A Virgulino
Ferreira da Silva, o Lampião, faltava o olho direito, e ele mancava da perna
direita. O cantor Orlando Silva não tinha alguns dedos do pé esquerdo. Os
músicos Ray Charles e Stevie Wonder conviveram desde cedo com a cegueira em
ambos os olhos. Menino, Roberto Carlos perdeu parte da perna direita. A Luiz
Inácio da Silva o Lula, falta um dedo da mão esquerda.
A mitologia da
deficiência física produziu figuras públicas tão diversas quanto cruciais a
seus tempos, algumas das quais voltam feito bumerangues em momentos graves.
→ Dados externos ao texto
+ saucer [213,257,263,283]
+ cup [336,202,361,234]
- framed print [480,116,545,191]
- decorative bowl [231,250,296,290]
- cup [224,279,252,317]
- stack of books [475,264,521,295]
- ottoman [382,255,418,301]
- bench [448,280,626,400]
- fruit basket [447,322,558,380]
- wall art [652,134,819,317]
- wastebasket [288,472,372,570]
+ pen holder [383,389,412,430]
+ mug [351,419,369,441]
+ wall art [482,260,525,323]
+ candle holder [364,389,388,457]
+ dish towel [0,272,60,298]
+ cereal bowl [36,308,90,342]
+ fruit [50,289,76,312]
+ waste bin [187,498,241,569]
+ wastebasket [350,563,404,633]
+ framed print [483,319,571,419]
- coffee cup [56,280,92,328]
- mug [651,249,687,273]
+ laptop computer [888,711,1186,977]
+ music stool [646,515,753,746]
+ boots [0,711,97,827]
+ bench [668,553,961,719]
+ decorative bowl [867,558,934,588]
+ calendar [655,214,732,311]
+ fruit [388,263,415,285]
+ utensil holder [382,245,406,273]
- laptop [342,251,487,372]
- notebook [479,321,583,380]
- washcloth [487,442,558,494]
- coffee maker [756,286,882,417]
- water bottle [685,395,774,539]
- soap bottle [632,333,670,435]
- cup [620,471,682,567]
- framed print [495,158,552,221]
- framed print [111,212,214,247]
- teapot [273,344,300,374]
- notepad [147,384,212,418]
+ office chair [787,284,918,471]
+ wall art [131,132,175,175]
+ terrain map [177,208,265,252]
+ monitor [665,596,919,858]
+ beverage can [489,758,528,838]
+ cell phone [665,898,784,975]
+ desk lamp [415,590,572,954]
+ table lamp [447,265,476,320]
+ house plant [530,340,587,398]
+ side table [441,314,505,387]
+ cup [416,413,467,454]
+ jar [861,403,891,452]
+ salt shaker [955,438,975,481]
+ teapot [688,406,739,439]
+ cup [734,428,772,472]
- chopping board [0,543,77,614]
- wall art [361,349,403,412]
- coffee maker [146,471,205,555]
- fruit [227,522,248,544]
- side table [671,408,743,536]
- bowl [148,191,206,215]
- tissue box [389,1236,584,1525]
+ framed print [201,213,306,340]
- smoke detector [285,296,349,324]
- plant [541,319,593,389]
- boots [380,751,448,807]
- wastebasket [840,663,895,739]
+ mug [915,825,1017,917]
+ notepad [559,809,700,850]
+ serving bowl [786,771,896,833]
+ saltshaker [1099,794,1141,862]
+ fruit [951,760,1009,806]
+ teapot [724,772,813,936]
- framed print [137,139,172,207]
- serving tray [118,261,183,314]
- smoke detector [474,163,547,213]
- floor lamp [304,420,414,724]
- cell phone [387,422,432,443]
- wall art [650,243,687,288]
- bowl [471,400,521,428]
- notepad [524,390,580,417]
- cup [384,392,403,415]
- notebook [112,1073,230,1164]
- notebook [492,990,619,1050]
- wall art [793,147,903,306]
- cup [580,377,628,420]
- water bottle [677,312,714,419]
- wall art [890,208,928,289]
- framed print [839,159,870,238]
No
Brasil truculento de 2019, é vez de o bando cangaceiro liderado pelo pernambucano
Lampião e pela baiana Maria Bonita voltarem à baila, em parte sob o
pretexto dos 80 anos da dizimação dos bandoleiros, na Grota do Angico, Sergipe,
em 28 de julho de 1938.
Dois livros de
peso revisitam o mito por enfoques de alguma maneira opostos. Em Apagando
o Lampião ‒ Vida e Morte do Rei do Cangaço, o historiador e jurista Frederico
Pernambucano de Mello reconstitui a fibra masculina da história, enquanto a
jornalista paulistana Adriana Negreiros cuida de dar luz inédita à contrafação
feminina, em Maria Bonita ‒ Sexo, Violência e Mulheres no Cangaço.
Conterrâneo de
Lampião, Frederico conta que o sertanejo Virgulino automedicou o glaucoma no
olho direito, desde a infância, aplicando-lhe claras de ovo. À falta de luz
para todos e todas no sertão nordestino de um século atrás, combateu a
escuridão do olho, da Caatinga e da Grota do Angico com rajadas de balas e com
o codinome Lampião, secundado por cangaceiros de apelidos luminares como
Corisco, Labareda, Candeeiro, Elétrico e Caixa de Fósforos.
Maria Bonita,
segundo Adriana, jamais foi chamada assim em vida (a invenção midiática
surgiria com sua morte). Nascida Maria Gomes de Oliveira, era Maria de Déa,
filha de dona Déa, ou Maria do Capitão, depois de integrada ao cangaço. Mais
moça que Virgulino 13 anos e tombada morta aos 28, xingava o companheiro de
“cego velho” e “canela de veado” nas horas de desavença.
Enfrentado com
displicência pelo Brasil das revoluções de 1930 (na tomada do poder por Getúlio
Vargas, por meio de golpe) e 1932 (na malograda reação paulista da
Revolução Constitucionalista), o casal sobreviveria menos de um ano à
instauração do Estado Novo, o golpe dentro do golpe de Getúlio em 1937.
Antes, Lampião
ajudou a República Velha a combater a Coluna Prestes, por convocação de seu
padrinho informal cearense, o igualmente mítico Padre Cícero Romão Batista
(1844-1934), num encontro sobrenatural (mas nem tão raro) entre política,
religião, Justiça e cangaço.
Em meio às
revoluções, foi disputado pela direita e pela esquerda do espectro político e
encampado pela Intentona Comunista (1935) de Luiz
Carlos Prestes, numa tentativa, segundo Frederico, de “canalizar”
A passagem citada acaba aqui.